◆ **EXERCISE PROMPT**
As you write out the lines from the one containing "pomůcky – takže nemusíte nic kupovat předem." through the last line of the records, keep them exact and leave out pictures.
EXERCISE DATA START
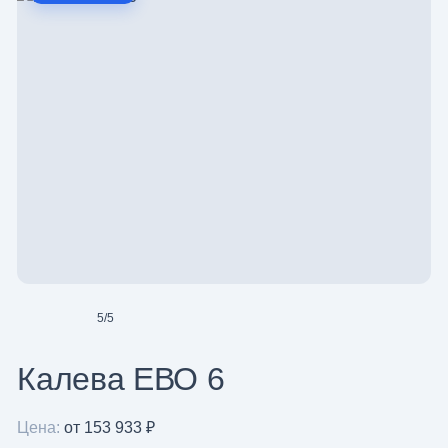
5
/
5
Калева ЕВО 6
Цена:
от 153 933 ₽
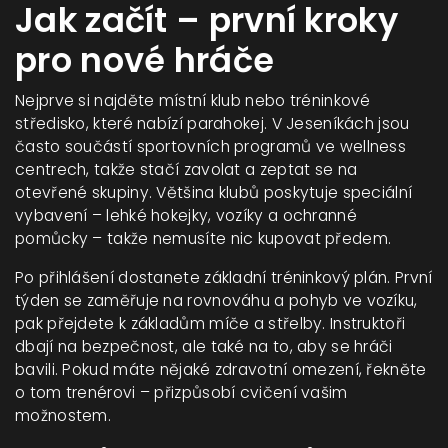
Jak začít – první kroky
pro nové hráče
Nejprve si najděte místní klub nebo tréninkové
středisko, které nabízí parahokej. V Jeseníkách jsou
často součástí sportovních programů ve wellness
centrech, takže stačí zavolat a zeptat se na
otevřené skupiny. Většina klubů poskytuje speciální
vybavení – lehké hokejky, vozíky a ochranné
pomůcky – takže nemusíte nic kupovat předem.
Po přihlášení dostanete základní tréninkový plán. První
týden se zaměřuje na rovnováhu a pohyb ve vozíku,
pak přejdete k základům míče a střelby. Instruktoři
dbají na bezpečnost, ale také na to, aby se hráči
bavili. Pokud máte nějaké zdravotní omezení, řekněte
o tom trenérovi – přizpůsobí cvičení vašim
možnostem.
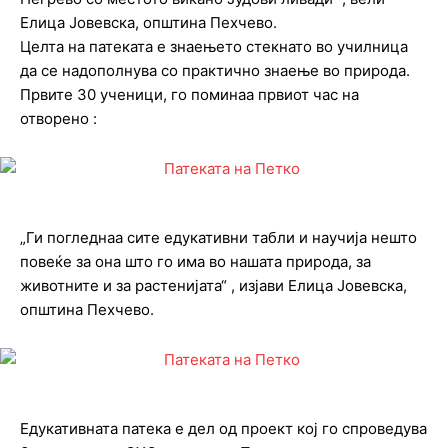
Елица Јовевска, општина Пехчево.
Целта на патеката е знаењето стекнато во училница
да се надополнува со практично знаење во природа.
Првите 30 ученици, го поминаа првиот час на
отворено :
„Ги погледнаа сите едукативни табли и научија нешто
повеќе за она што го има во нашата природа, за
животните и за растенијата“ , изјави Елица Јовевска,
општина Пехчево.
Едукативната патека е дел од проект кој го спроведува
EXERCISE DATA END
◆ **RESULT OF THE TASK**
pomůcky – takže nemusíte nic kupovat předem.
Po přihlášení dostanete základní tréninkový plán. První
týden se zaměřuje na rovnováhu a pohyb ve vozíku,
pak přejdete k základům míče a střelby. Instruktoři
dbají na bezpečnost, ale také na to, aby se hráči
bavili. Pokud máte nějaké zdravotní omezení, řekněte
o tom trenérovi – přizpůsobí cvičení vašim
možnostem.
Елица Јовевска, општина Пехчево.
Целта на патеката е знаењето стекнато во училница
да се надополнува со практично знаење во природа.
Првите 30 ученици, го поминаа првиот час на
отворено :
„Ги погледнаа сите едукативни табли и научија нешто
повеќе за она што го има во нашата природа, за
животните и за растенијата“ , изјави Елица Јовевска,
општина Пехчево.
Едукативната патека е дел од проект кој го спроведува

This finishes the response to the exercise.